Last, chronic hypergastrinemia, typically present during PPI use, can promote the growth of malignant colonic epithelial cells, facilitating the deleterious sequencing adenoma-carcinoma[151-153]. Nevertheless, it is fundamental to highlight that many studies over the years have not found a direct correlation between PPI use in clinical practice and an increased risk of CRC[154-156].

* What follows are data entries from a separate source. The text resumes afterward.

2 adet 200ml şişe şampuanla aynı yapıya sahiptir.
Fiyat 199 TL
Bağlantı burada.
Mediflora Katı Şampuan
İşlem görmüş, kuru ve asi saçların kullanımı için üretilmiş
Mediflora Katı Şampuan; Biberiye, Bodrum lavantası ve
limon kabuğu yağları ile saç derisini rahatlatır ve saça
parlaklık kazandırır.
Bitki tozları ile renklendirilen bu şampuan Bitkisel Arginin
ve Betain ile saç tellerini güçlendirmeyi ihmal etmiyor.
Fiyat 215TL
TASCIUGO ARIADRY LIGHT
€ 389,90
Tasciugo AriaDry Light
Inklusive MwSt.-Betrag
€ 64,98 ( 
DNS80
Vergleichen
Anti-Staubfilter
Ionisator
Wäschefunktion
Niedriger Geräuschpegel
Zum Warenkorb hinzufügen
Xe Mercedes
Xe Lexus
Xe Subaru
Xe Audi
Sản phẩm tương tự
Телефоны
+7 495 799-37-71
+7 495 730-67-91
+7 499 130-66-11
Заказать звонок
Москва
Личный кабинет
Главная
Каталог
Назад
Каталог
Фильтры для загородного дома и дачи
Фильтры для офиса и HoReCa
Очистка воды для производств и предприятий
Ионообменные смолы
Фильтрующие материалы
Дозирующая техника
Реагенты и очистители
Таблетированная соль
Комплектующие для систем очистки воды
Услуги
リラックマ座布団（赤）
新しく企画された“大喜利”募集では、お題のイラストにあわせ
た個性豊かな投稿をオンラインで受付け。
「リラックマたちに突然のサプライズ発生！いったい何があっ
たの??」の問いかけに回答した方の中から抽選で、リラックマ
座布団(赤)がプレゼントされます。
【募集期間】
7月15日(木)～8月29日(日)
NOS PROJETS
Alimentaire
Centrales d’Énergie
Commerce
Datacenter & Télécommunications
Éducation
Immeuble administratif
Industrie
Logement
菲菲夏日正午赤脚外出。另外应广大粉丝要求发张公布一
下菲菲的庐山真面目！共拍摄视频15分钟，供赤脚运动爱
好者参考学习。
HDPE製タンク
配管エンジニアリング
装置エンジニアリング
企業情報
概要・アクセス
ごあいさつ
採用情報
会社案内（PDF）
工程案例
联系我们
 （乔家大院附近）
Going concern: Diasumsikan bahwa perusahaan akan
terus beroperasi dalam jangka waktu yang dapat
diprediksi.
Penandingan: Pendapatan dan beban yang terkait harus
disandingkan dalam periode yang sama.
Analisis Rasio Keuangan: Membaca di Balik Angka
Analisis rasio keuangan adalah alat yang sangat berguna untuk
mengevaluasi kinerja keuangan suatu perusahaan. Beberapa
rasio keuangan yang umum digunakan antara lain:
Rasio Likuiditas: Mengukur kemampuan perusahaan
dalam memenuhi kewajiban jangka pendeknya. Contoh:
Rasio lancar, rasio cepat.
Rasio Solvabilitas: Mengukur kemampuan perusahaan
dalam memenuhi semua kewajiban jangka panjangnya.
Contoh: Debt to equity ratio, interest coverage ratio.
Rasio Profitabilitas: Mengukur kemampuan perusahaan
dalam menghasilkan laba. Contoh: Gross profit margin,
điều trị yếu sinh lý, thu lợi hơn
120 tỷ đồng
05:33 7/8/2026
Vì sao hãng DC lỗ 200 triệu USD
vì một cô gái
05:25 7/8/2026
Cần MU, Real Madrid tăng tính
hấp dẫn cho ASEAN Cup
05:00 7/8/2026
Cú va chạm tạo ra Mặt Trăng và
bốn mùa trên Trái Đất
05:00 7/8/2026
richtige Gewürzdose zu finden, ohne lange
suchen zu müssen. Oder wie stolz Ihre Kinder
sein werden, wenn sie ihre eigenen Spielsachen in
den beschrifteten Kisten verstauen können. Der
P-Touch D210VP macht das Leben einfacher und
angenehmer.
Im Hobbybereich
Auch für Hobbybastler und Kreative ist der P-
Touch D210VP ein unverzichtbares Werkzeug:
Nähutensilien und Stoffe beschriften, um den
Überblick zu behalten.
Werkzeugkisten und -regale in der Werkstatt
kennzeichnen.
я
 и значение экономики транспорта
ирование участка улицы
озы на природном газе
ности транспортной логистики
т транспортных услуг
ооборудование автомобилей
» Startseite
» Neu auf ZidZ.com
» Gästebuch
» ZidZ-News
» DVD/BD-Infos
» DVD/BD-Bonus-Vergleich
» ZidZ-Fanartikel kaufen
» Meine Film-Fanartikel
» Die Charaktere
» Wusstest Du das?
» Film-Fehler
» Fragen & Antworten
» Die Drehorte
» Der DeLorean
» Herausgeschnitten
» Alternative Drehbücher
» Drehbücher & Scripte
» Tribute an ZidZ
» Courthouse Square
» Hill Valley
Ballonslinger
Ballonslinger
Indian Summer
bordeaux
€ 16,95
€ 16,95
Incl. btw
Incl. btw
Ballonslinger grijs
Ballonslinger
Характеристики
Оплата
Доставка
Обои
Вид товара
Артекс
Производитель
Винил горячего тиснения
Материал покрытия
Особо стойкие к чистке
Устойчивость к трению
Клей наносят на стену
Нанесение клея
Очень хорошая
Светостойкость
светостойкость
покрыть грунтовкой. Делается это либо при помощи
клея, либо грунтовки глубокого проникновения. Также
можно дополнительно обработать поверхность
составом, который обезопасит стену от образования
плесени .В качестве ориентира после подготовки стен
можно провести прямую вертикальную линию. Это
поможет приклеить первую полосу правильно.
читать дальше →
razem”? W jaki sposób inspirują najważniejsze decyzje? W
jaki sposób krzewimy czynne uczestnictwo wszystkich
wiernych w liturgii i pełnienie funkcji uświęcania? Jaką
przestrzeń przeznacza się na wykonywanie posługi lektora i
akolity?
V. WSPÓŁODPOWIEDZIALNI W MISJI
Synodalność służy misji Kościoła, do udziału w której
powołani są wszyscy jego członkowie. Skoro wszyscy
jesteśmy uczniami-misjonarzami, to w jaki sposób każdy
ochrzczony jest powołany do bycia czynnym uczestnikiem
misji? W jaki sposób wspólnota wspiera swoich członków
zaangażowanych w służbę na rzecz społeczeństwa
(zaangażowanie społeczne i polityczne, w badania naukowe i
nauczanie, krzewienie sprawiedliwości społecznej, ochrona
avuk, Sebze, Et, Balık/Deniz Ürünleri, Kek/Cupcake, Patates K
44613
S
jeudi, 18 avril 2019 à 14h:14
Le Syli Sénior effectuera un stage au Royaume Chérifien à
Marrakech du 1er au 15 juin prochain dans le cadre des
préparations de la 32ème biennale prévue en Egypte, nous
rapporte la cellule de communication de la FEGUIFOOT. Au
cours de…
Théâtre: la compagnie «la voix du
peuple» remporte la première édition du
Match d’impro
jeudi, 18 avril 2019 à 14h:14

In an era in which gut microbiota science enjoys much attention[157,158], it seems crucial to define which types of drugs have an impact on gut microbiota composition. The evidence indicates that PPIs which are widely used in gastroenterology clinical practice likely through their acid-antisecretory effects, are able to modify the host microbiota in each segment of the GI tract and can contribute to dysbiosis development; this dysbiosis can, in turn, facilitate the onset of certain GI disorders. Moreover, the gastric hypochlorhydria caused by PPIs favors the survival and migration of oral bacteria in lower areas of the GI tract, with a possible establishment of a pro-inflammatory microenvironment. Further prospective studies are necessary to define how the microbial changes due to PPIs impact human health. Moreover, therapeutic strategies, such as probiotic supplementation, could be a useful approach to prevent dysbiosis during PPI treatment; however, the validity of this observation remains to be seen. Currently, the use of PPIs is recommended only when strictly necessary due to their possible ability to induce dysbiosis.